Experience has shown that nn.ClassNLLCriterion expects target to be a 1D tensor of size batch_size or a scalar. Your class is a 2D one (batch_size x 1) but class[i] is 1D, that's why your non-batch version works.
So, this will solve your problem:
class = class:view(-1)
Alternatively, you can replace
network:add( nn.LogSoftMax() )
criterion = nn.ClassNLLCriterion()
with the equivalent:
criterion = nn.CrossEntropyCriterion()
The interesting thing is that nn.CrossEntropyCriterion is also able to take a 2D tensor. Why is nn.ClassNLLCriterion not?
I came across these two lines (back-to-back) of code in a torch project:
im4[{1,{},{}}] = im3[{3,{},{}}]
im4[{3,{},{}}] = im3[{1,{},{}}]
What do these two lines do? I assumed they did some sort of swapping.

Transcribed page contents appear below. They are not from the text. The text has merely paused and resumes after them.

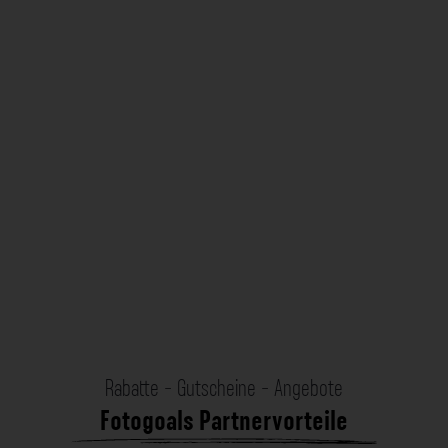
Rabatte - Gutscheine - Angebote
Fotogoals Partnervorteile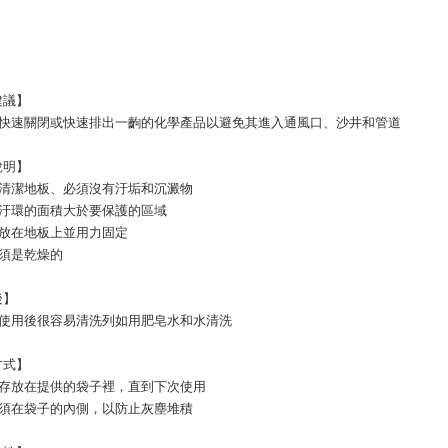
建議】
用於快速關閉或快速排出一齣的化學產品以避免其進入通風口、沙井和管道
說明】
前清潔地板、必須沒有汙垢和沉澱物
隔汙環的面積大於要保護的區域
面放在地板上並用力固定
必須是乾燥的
後】
在使用後很容易清洗列如用肥皂水和水清洗
方式】
子存放在提供的袋子裡，直到下次使用
必須在袋子的內側，以防止灰塵堆積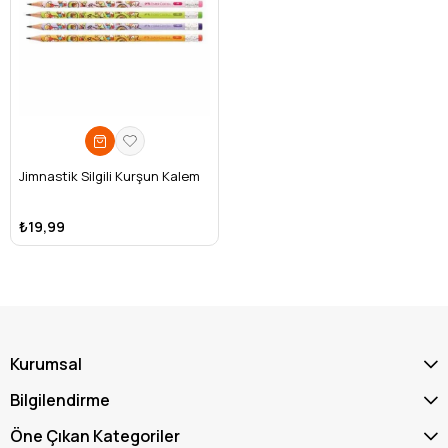
Jimnastik Silgili Kurşun Kalem
₺19,99
Kurumsal
Bilgilendirme
Öne Çıkan Kategoriler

This is covered in indexing in the Torch Tensor Documentation
Indexing using the empty table {} is shorthand for all indices in that dimension. Below is a demo which uses {} to copy an entire row from one matrix to another:
> a = torch.Tensor(3, 3):fill(0)
0 0 0
0 0 0
0 0 0
> b = torch.Tensor(3, 3)
> for i=1,3 do for j=1,3 do b[i][j] = (i - 1) * 3 + j end end
> b
1 2 3
4 5 6
7 8 9
> a[{1, {}}] = b[{3, {}}]
> a
7 8 9
0 0 0
0 0 0
This assignment is equivalent to: a[1] = b[3].
Your example is similar:
im4[{1,{},{}}] = im3[{3,{},{}}]
im4[{3,{},{}}] = im3[{1,{},{}}]
which is more clearly stated as:
im4[1] = im3[3]
im4[3] = im3[1]
The first line assigns the values from im3's third row (a 2D sub-matrix) to im4's first row and the second line assigns the first row of im3 to the third row of im4.
Note that this is not a swap, as im3 is never written and im4 is never read from.